If the quantum computer were a key component of the solution, replacing it with an RNG would have either no longer yielded the right result, or at least would have taken longer to converge to the right result. Instead, the author shows that it runs exactly the same, proving all of the relevant logic was in the classical side and the QC was only contributing noise.

reply
arcfour 3 hours ago
Perhaps I'm ignorant, but isn't the idea that you can do it faster than brute force?

If the results are statistically identical to guessing then it seems like you've just built a Rube Goldberg contraption.

reply
iberator 4 hours ago
Quantum computing is 3 decades old scam. Not even Google was able to prove that their quantum computer works LOL.

weakened algorithms to the extreme (17 bits in 2026 LOL).

reply
wasting_time 3 hours ago
Didn't Google recently report a verifiable quantum advantage?

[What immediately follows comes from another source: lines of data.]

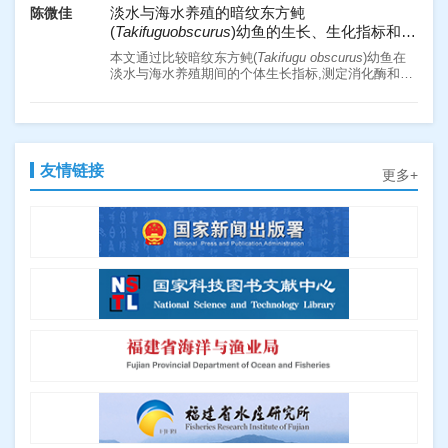
略,纵向延伸、横向拓宽种业产业链等措施,进一步提升
过分析循环水养殖模式下的凡纳滨对虾（Litopenaeus
淡水与海水养殖的暗纹东方鲀
陈微佳
我国水产种业竞争力,促进水产商业化育种发展。
vannamei）生长性能及其水质指标差异，探究循环水
(
Takifuguobscurus
)幼鱼的生长、生化指标和消
养殖模式在养殖生产上的可行性。结果显示，RAG平
化酶活力的差异
均水温显著高于IAG（P<0.05）,溶解氧浓度较IAG高
本文通过比较暗纹东方鲀(
Takifugu obscurus
)幼鱼在
2.45%;养殖期RAG氨氮极显著低于IAG（P<0.01）,系
淡水与海水养殖期间的个体生长指标,测定消化酶和非
统成熟稳定（12 d）后亚硝态氮较IAG低24.29%;RAG
特异性免疫酶活性、肌肉生化组分,探讨淡水养殖对其
虽成活率较IAG低2.17%,但收获个体质量、单位水体
生长和生理的影响。结果表明,淡、海水养殖的暗纹东
产量、特定生长率、增重率均高于IAG;RAG的摄食率
方鲀幼鱼的体长、体质量增长受养殖水盐度的影响极
饲料脂肪水平对杉虎斑幼鱼生长性能、体成
谢瑞涛
和饵料系数低于IAG,但未表现出显著性差异
显著(
P
<0.01),淡水组幼鱼生长指标优于海水组;淡水组
分、血清生化指标和肝脏酶活性的影响
（P>0.05）,各组的特定生长率与几何平均体质量均表
+
+
暗纹东方鲀幼鱼钠-钾ATP酶(Na
/K
-ATPase)活力显
现出显著的负相关关系（P<0.05）。综合表明，循环
友情链接
著小于海水组,溶菌酶(LZM)活力显著大于海水组
目的
更多+
水养殖模式可有效控制关键水质因子指标并使其处于
(
P
<0.05);抗氧化酶活力、消化酶活力和肌肉生化组分
为探讨饲料中不同脂肪水平对杉虎斑（褐点石斑鱼
♀
×
较低水平，对节约水资源及保护环境具有重要作用。
在淡、海水组之间无显著差异(
P
>0.05)。相较于海水
清水石斑鱼♂，
Epinephelus fuscoguttatus ♀ × E.
方法
此外，在养殖生产实践中，循环水养殖模式对凡纳滨
养殖,淡水养殖更有利于暗纹东方鲀的生长。本研究结
polyphekadion
♂）幼鱼生长性能、体成分和生化指标
以鱼油为主要脂肪源，配制5种脂肪水平分别为5.86%
对虾的生长及产量提高也具有一定的促进作用，具备
果可以为暗纹东方鲀淡水规模化健康养殖提供科学数
的影响。
（L1）、7.74%（L2）、9.72%（L3）、11.74%
结果
不同金属富集能力品系福建牡蛎铜、锌耐受性
郭安琪
较强的可行性。
据。
（L4）、13.68%（L5）的等氮饲料，并选用初始平均
1）当饲料脂肪水平为9.72%~11.74%时，杉虎斑幼鱼
分析
体质量为7.16 g左右的杉虎斑幼鱼，随机分为5组，每
生长性能最佳，增重率和肥满度显著最高，饲料系数
结论
组3个重复，每个重复20尾鱼，开展为期56 d的投喂实
背景
显著最低（
P
<0.05）。2）饲料脂肪水平对杉虎斑全
本研究条件下，杉虎斑幼鱼饲料中脂肪的建议添加量
验。
牡蛎具有强大的金属富集能力，被称为铜、锌超富集
鱼和肌肉水分含量影响不显著，全鱼和肌肉粗脂肪含
为9.77%~10.39%。
意义
生物。同时，牡蛎在富集大量铜、锌后仍能正常存
量随脂肪水平的升高而逐渐升高，全鱼粗蛋白含量随
目的
本研究结果可为杉虎斑幼鱼精准、高效配合饲料的开
活，表现出超强的金属耐受能力。牡蛎对金属的富集
脂肪水平的升高而逐渐降低。3）血清总蛋白、白蛋
探究不同金属富集能力的福建牡蛎在不同发育阶段对
发提供参考依据。
能力存在显著的个体差异，是一种数量性状。目前已
白、低密度脂蛋白含量均随饲料脂肪水平的升高而降
铜、锌耐受性的差异。
方法
仿刺参南移养殖温度耐受性相关基因的差异表
朱志煌
有采用富集动力学和全基因组关联分析等方法对牡蛎
低，血清葡萄糖、甘油三酯、总胆固醇、高密度脂蛋
本研究利用福建牡蛎（
Crassostrea angulata
）高铜锌
达分析
金属富集能力差异的机制进行解析的研究。但富集能
白含量以及谷丙转氨酶和谷草转氨酶活性随饲料脂肪
富集品系和低铜锌富集品系开展实验，测定不同品系
结果
力差异是否影响金属耐受性尚无定论。
水平的升高而升高。4）当饲料脂肪水平从5.86%上升
本研究将仿刺参幼苗从北方南移至福建进行养殖，在
福建牡蛎亲本的金属含量，并对两者D形幼体和6月龄
两品系间亲本的铜、锌含量均有显著差异；在D形幼体
到9.72%时，杉虎斑幼鱼肝脏超氧化物歧化酶、过氧
自然水温下饲养1年，并作为南移福建养殖的实验组，
成体进行铜、锌急性毒性实验，计算半致死浓度
期，低富集品系幼体24 h的锌LC
显著低于高富集品
结论
50
化氢酶和溶菌酶活性均逐渐升高；当饲料脂肪水平超
同时以北方相同苗龄的仿刺参作为对照组，比较两组
（LC
）。
系幼体，24 h铜LC
在两个品系中无显著差异，即高
福建牡蛎铜、锌富集能力越高，其耐受能力也越强，
50
50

https://blog.google/innovation-and-ai/technology/research/qu...

reply
josefx 2 hours ago
Dont they report an advantage based on simulating quantum effects every other year? I was promissed a quick way to decrypt my old harddrives decades ago, can we have that at some point before the sun burns out?
reply
neuroelectron 60 minutes ago
Imagine investing trillions of dollars on slightly worse random numbers. I suppose it's a better use of money than DEI hiring and political correctness initiatives. At least random numbers don't destroy society systematically.